▶ _DESCRIPTION OF THE TASK_: No pictures are to be included when the entries below are reproduced exactly.

▶ _DATA PROVIDED_:
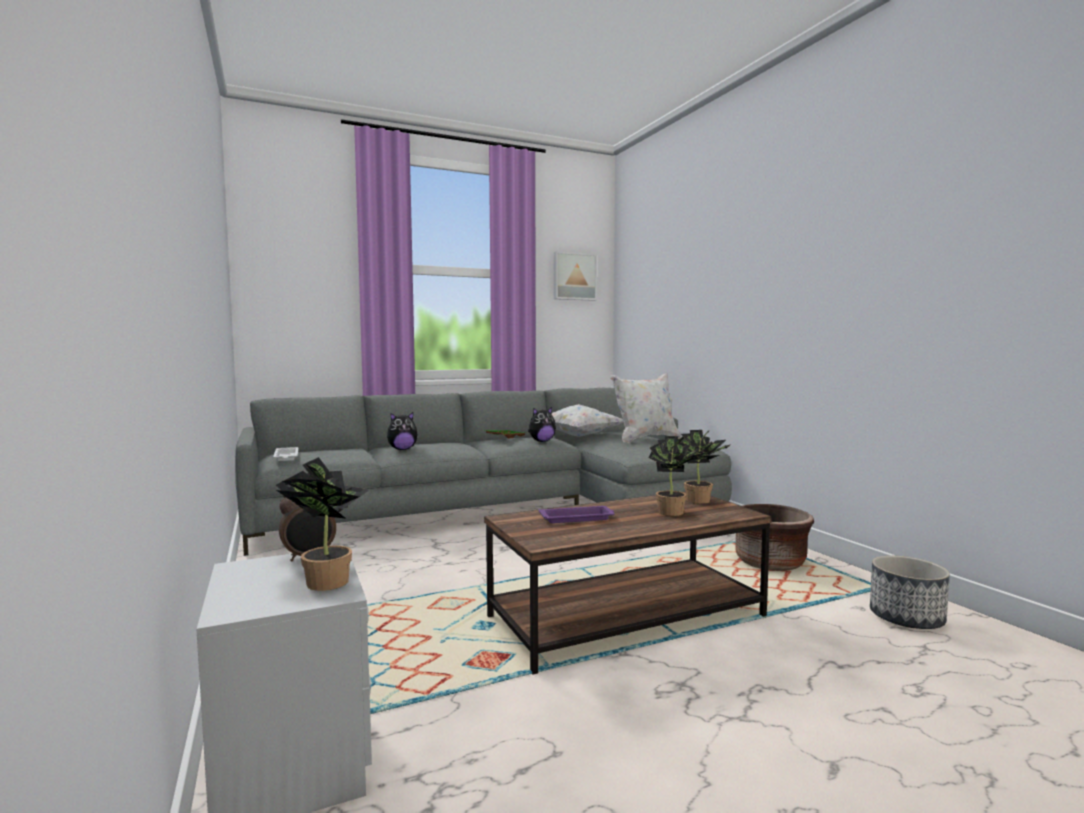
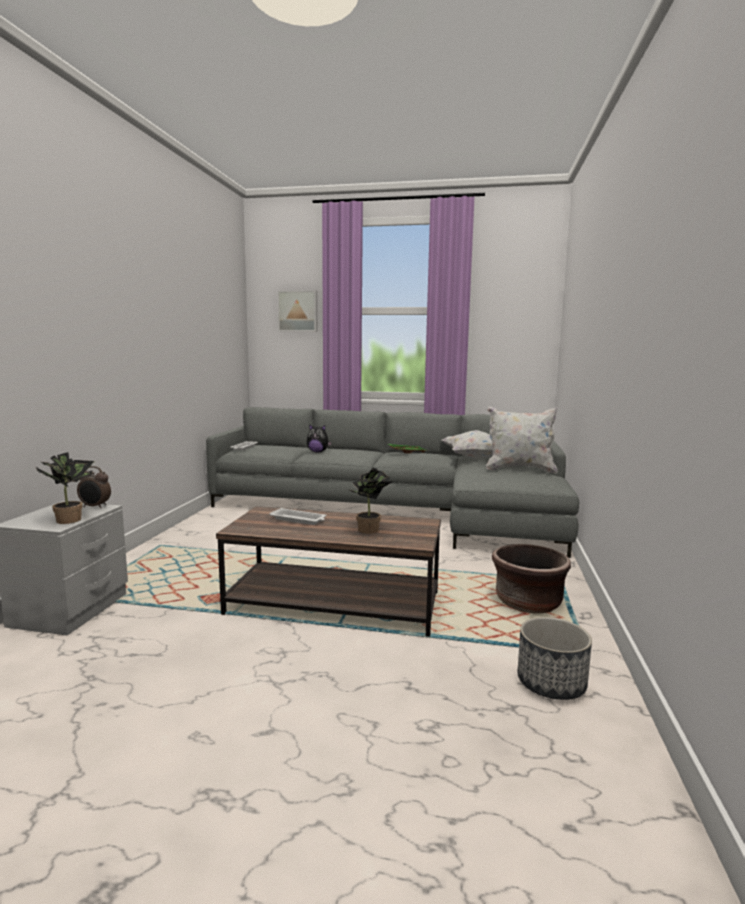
camera: 35 degrees right, 5 degrees up
plush toy [528,407,556,442] -> none
purple tray [538,506,615,523] -> white tray [269,508,326,525]
picture [554,251,597,301] -> picture moved to [277,290,317,332]
potted plant [678,430,731,504] -> none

▶ _RESULT FOR THIS TASK_:
camera: 35 degrees right, 5 degrees up
plush toy [528,407,556,442] -> none
purple tray [538,506,615,523] -> white tray [269,508,326,525]
picture [554,251,597,301] -> picture moved to [277,290,317,332]
potted plant [678,430,731,504] -> none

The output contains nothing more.